| MATERIAL PROVIDED |
——————————

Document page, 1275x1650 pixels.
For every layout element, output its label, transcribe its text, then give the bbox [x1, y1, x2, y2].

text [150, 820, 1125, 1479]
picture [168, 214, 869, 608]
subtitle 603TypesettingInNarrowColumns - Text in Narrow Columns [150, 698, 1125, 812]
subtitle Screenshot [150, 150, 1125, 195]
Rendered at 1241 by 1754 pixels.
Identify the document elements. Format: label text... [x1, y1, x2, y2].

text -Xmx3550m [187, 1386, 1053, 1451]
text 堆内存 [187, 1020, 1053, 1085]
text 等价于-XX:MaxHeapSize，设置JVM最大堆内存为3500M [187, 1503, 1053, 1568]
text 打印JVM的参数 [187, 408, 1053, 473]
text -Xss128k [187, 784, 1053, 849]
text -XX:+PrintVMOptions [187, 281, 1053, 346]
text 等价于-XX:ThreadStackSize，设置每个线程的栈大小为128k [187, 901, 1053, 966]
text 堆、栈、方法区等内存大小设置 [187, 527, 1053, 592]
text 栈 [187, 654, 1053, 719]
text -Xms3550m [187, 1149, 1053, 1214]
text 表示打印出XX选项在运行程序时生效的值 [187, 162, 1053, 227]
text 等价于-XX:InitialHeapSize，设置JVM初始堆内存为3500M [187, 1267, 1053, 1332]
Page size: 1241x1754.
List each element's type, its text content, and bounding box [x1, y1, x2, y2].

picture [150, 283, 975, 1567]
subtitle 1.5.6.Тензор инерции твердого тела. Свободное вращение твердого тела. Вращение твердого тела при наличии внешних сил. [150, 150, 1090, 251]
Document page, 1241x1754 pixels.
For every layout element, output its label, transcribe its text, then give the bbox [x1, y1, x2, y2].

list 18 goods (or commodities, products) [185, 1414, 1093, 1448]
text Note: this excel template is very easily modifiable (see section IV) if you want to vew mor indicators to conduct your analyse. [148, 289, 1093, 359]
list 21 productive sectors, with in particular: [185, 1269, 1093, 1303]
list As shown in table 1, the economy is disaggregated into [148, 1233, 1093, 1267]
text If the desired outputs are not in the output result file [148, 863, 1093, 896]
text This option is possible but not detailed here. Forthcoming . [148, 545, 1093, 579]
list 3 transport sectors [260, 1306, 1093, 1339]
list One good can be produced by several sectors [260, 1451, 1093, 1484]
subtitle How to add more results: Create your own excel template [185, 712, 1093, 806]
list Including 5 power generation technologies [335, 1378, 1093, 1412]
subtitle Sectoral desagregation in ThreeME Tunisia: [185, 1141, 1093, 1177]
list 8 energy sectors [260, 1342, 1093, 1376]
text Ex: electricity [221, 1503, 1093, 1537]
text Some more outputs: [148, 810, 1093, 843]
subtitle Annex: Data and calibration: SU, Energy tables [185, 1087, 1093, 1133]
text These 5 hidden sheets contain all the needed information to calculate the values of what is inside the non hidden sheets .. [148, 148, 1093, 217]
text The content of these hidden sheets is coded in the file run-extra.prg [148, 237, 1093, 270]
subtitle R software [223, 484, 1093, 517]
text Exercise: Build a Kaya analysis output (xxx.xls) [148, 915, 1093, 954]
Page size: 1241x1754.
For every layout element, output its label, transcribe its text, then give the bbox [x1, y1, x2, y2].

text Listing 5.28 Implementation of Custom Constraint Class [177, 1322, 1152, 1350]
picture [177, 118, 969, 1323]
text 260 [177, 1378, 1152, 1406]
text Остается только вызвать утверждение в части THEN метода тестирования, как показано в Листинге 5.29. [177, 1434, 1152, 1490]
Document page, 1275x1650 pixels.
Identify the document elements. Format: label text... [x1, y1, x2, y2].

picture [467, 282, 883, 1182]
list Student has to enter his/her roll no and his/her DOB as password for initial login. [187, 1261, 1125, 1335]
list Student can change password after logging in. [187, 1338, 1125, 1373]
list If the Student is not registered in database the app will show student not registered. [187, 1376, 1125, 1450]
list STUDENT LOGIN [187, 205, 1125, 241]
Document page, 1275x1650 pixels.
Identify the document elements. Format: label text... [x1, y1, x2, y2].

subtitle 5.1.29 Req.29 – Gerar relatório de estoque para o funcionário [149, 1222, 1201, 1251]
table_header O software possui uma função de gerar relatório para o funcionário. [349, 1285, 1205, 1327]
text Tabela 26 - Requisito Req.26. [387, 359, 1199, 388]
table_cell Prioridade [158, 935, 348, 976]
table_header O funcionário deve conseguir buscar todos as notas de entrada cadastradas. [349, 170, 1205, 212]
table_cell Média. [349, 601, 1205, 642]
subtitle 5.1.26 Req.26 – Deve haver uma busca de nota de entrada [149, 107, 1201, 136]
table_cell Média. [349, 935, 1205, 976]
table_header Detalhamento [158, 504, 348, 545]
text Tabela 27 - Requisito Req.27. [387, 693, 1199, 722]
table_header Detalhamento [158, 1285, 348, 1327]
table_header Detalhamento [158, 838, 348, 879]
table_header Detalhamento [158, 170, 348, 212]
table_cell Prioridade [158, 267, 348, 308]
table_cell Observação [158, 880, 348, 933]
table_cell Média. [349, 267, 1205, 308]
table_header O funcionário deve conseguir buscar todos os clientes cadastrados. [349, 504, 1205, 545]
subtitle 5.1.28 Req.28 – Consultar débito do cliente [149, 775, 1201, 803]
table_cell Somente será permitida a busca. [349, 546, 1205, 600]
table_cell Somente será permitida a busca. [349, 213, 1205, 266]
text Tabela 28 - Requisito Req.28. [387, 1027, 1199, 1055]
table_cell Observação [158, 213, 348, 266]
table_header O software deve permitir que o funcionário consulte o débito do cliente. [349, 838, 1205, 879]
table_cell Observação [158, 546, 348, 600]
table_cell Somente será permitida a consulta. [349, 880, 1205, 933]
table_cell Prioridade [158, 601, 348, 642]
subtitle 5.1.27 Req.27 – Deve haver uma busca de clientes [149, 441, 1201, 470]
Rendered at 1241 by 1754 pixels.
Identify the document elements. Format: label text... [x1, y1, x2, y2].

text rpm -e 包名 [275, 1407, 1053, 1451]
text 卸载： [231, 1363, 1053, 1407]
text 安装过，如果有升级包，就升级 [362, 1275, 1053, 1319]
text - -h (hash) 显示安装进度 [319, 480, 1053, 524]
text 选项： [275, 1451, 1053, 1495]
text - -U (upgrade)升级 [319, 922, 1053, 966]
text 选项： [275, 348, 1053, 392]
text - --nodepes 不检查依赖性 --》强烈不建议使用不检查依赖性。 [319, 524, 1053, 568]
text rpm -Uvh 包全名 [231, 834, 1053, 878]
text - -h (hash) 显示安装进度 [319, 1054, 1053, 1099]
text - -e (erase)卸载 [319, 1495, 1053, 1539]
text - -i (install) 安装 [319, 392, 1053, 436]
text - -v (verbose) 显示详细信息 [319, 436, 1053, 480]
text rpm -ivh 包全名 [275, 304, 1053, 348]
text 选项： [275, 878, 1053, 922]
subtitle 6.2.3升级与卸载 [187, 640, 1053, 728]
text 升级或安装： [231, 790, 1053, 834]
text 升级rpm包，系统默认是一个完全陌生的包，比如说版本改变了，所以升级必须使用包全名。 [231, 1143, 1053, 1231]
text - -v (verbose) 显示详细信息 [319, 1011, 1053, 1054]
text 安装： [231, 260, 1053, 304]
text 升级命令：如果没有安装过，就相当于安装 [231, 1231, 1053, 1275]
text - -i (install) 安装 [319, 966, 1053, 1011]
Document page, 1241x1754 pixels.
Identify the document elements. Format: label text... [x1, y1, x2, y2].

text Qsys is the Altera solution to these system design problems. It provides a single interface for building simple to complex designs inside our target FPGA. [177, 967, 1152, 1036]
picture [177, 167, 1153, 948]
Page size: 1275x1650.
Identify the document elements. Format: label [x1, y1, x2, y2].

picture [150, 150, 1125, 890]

——————————

| TASK BRIEF |
Write the data above out again in full, with every word as given.

| SOLUTION FOR THIS TASK |
Document page, 1275x1650 pixels.
For every layout element, output its label, transcribe its text, then give the bbox [x1, y1, x2, y2].

text [150, 820, 1125, 1479]
picture [168, 214, 869, 608]
subtitle 603TypesettingInNarrowColumns - Text in Narrow Columns [150, 698, 1125, 812]
subtitle Screenshot [150, 150, 1125, 195]
Rendered at 1241 by 1754 pixels.
Identify the document elements. Format: label text... [x1, y1, x2, y2].

text -Xmx3550m [187, 1386, 1053, 1451]
text 堆内存 [187, 1020, 1053, 1085]
text 等价于-XX:MaxHeapSize，设置JVM最大堆内存为3500M [187, 1503, 1053, 1568]
text 打印JVM的参数 [187, 408, 1053, 473]
text -Xss128k [187, 784, 1053, 849]
text -XX:+PrintVMOptions [187, 281, 1053, 346]
text 等价于-XX:ThreadStackSize，设置每个线程的栈大小为128k [187, 901, 1053, 966]
text 堆、栈、方法区等内存大小设置 [187, 527, 1053, 592]
text 栈 [187, 654, 1053, 719]
text -Xms3550m [187, 1149, 1053, 1214]
text 表示打印出XX选项在运行程序时生效的值 [187, 162, 1053, 227]
text 等价于-XX:InitialHeapSize，设置JVM初始堆内存为3500M [187, 1267, 1053, 1332]
Page size: 1241x1754.
List each element's type, its text content, and bounding box [x1, y1, x2, y2].

picture [150, 283, 975, 1567]
subtitle 1.5.6.Тензор инерции твердого тела. Свободное вращение твердого тела. Вращение твердого тела при наличии внешних сил. [150, 150, 1090, 251]
Document page, 1241x1754 pixels.
For every layout element, output its label, transcribe its text, then give the bbox [x1, y1, x2, y2].

list 18 goods (or commodities, products) [185, 1414, 1093, 1448]
text Note: this excel template is very easily modifiable (see section IV) if you want to vew mor indicators to conduct your analyse. [148, 289, 1093, 359]
list 21 productive sectors, with in particular: [185, 1269, 1093, 1303]
list As shown in table 1, the economy is disaggregated into [148, 1233, 1093, 1267]
text If the desired outputs are not in the output result file [148, 863, 1093, 896]
text This option is possible but not detailed here. Forthcoming . [148, 545, 1093, 579]
list 3 transport sectors [260, 1306, 1093, 1339]
list One good can be produced by several sectors [260, 1451, 1093, 1484]
subtitle How to add more results: Create your own excel template [185, 712, 1093, 806]
list Including 5 power generation technologies [335, 1378, 1093, 1412]
subtitle Sectoral desagregation in ThreeME Tunisia: [185, 1141, 1093, 1177]
list 8 energy sectors [260, 1342, 1093, 1376]
text Ex: electricity [221, 1503, 1093, 1537]
text Some more outputs: [148, 810, 1093, 843]
subtitle Annex: Data and calibration: SU, Energy tables [185, 1087, 1093, 1133]
text These 5 hidden sheets contain all the needed information to calculate the values of what is inside the non hidden sheets .. [148, 148, 1093, 217]
text The content of these hidden sheets is coded in the file run-extra.prg [148, 237, 1093, 270]
subtitle R software [223, 484, 1093, 517]
text Exercise: Build a Kaya analysis output (xxx.xls) [148, 915, 1093, 954]
Page size: 1241x1754.
For every layout element, output its label, transcribe its text, then give the bbox [x1, y1, x2, y2].

text Listing 5.28 Implementation of Custom Constraint Class [177, 1322, 1152, 1350]
picture [177, 118, 969, 1323]
text 260 [177, 1378, 1152, 1406]
text Остается только вызвать утверждение в части THEN метода тестирования, как показано в Листинге 5.29. [177, 1434, 1152, 1490]
Document page, 1275x1650 pixels.
Identify the document elements. Format: label text... [x1, y1, x2, y2].

picture [467, 282, 883, 1182]
list Student has to enter his/her roll no and his/her DOB as password for initial login. [187, 1261, 1125, 1335]
list Student can change password after logging in. [187, 1338, 1125, 1373]
list If the Student is not registered in database the app will show student not registered. [187, 1376, 1125, 1450]
list STUDENT LOGIN [187, 205, 1125, 241]
Document page, 1275x1650 pixels.
Identify the document elements. Format: label text... [x1, y1, x2, y2].

subtitle 5.1.29 Req.29 – Gerar relatório de estoque para o funcionário [149, 1222, 1201, 1251]
table_header O software possui uma função de gerar relatório para o funcionário. [349, 1285, 1205, 1327]
text Tabela 26 - Requisito Req.26. [387, 359, 1199, 388]
table_cell Prioridade [158, 935, 348, 976]
table_header O funcionário deve conseguir buscar todos as notas de entrada cadastradas. [349, 170, 1205, 212]
table_cell Média. [349, 601, 1205, 642]
subtitle 5.1.26 Req.26 – Deve haver uma busca de nota de entrada [149, 107, 1201, 136]
table_cell Média. [349, 935, 1205, 976]
table_header Detalhamento [158, 504, 348, 545]
text Tabela 27 - Requisito Req.27. [387, 693, 1199, 722]
table_header Detalhamento [158, 1285, 348, 1327]
table_header Detalhamento [158, 838, 348, 879]
table_header Detalhamento [158, 170, 348, 212]
table_cell Prioridade [158, 267, 348, 308]
table_cell Observação [158, 880, 348, 933]
table_cell Média. [349, 267, 1205, 308]
table_header O funcionário deve conseguir buscar todos os clientes cadastrados. [349, 504, 1205, 545]
subtitle 5.1.28 Req.28 – Consultar débito do cliente [149, 775, 1201, 803]
table_cell Somente será permitida a busca. [349, 546, 1205, 600]
table_cell Somente será permitida a busca. [349, 213, 1205, 266]
text Tabela 28 - Requisito Req.28. [387, 1027, 1199, 1055]
table_cell Observação [158, 213, 348, 266]
table_header O software deve permitir que o funcionário consulte o débito do cliente. [349, 838, 1205, 879]
table_cell Observação [158, 546, 348, 600]
table_cell Somente será permitida a consulta. [349, 880, 1205, 933]
table_cell Prioridade [158, 601, 348, 642]
subtitle 5.1.27 Req.27 – Deve haver uma busca de clientes [149, 441, 1201, 470]
Rendered at 1241 by 1754 pixels.
Identify the document elements. Format: label text... [x1, y1, x2, y2].

text rpm -e 包名 [275, 1407, 1053, 1451]
text 卸载： [231, 1363, 1053, 1407]
text 安装过，如果有升级包，就升级 [362, 1275, 1053, 1319]
text - -h (hash) 显示安装进度 [319, 480, 1053, 524]
text 选项： [275, 1451, 1053, 1495]
text - -U (upgrade)升级 [319, 922, 1053, 966]
text 选项： [275, 348, 1053, 392]
text - --nodepes 不检查依赖性 --》强烈不建议使用不检查依赖性。 [319, 524, 1053, 568]
text rpm -Uvh 包全名 [231, 834, 1053, 878]
text - -h (hash) 显示安装进度 [319, 1054, 1053, 1099]
text - -e (erase)卸载 [319, 1495, 1053, 1539]
text - -i (install) 安装 [319, 392, 1053, 436]
text - -v (verbose) 显示详细信息 [319, 436, 1053, 480]
text rpm -ivh 包全名 [275, 304, 1053, 348]
text 选项： [275, 878, 1053, 922]
subtitle 6.2.3升级与卸载 [187, 640, 1053, 728]
text 升级或安装： [231, 790, 1053, 834]
text 升级rpm包，系统默认是一个完全陌生的包，比如说版本改变了，所以升级必须使用包全名。 [231, 1143, 1053, 1231]
text - -v (verbose) 显示详细信息 [319, 1011, 1053, 1054]
text 安装： [231, 260, 1053, 304]
text 升级命令：如果没有安装过，就相当于安装 [231, 1231, 1053, 1275]
text - -i (install) 安装 [319, 966, 1053, 1011]
Document page, 1241x1754 pixels.
Identify the document elements. Format: label text... [x1, y1, x2, y2].

text Qsys is the Altera solution to these system design problems. It provides a single interface for building simple to complex designs inside our target FPGA. [177, 967, 1152, 1036]
picture [177, 167, 1153, 948]
Page size: 1275x1650.
Identify the document elements. Format: label [x1, y1, x2, y2].

picture [150, 150, 1125, 890]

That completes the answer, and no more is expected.